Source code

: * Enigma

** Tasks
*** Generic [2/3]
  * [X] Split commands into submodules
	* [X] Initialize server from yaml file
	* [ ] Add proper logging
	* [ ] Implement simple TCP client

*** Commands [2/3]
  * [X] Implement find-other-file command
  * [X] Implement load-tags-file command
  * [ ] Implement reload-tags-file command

========================================================================

Go through the material above line by line and copy it exactly.

Task result:
Source code

: * Enigma

** Tasks
*** Generic [2/3]
  * [X] Split commands into submodules
	* [X] Initialize server from yaml file
	* [ ] Add proper logging
	* [ ] Implement simple TCP client

*** Commands [2/3]
  * [X] Implement find-other-file command
  * [X] Implement load-tags-file command
  * [ ] Implement reload-tags-file command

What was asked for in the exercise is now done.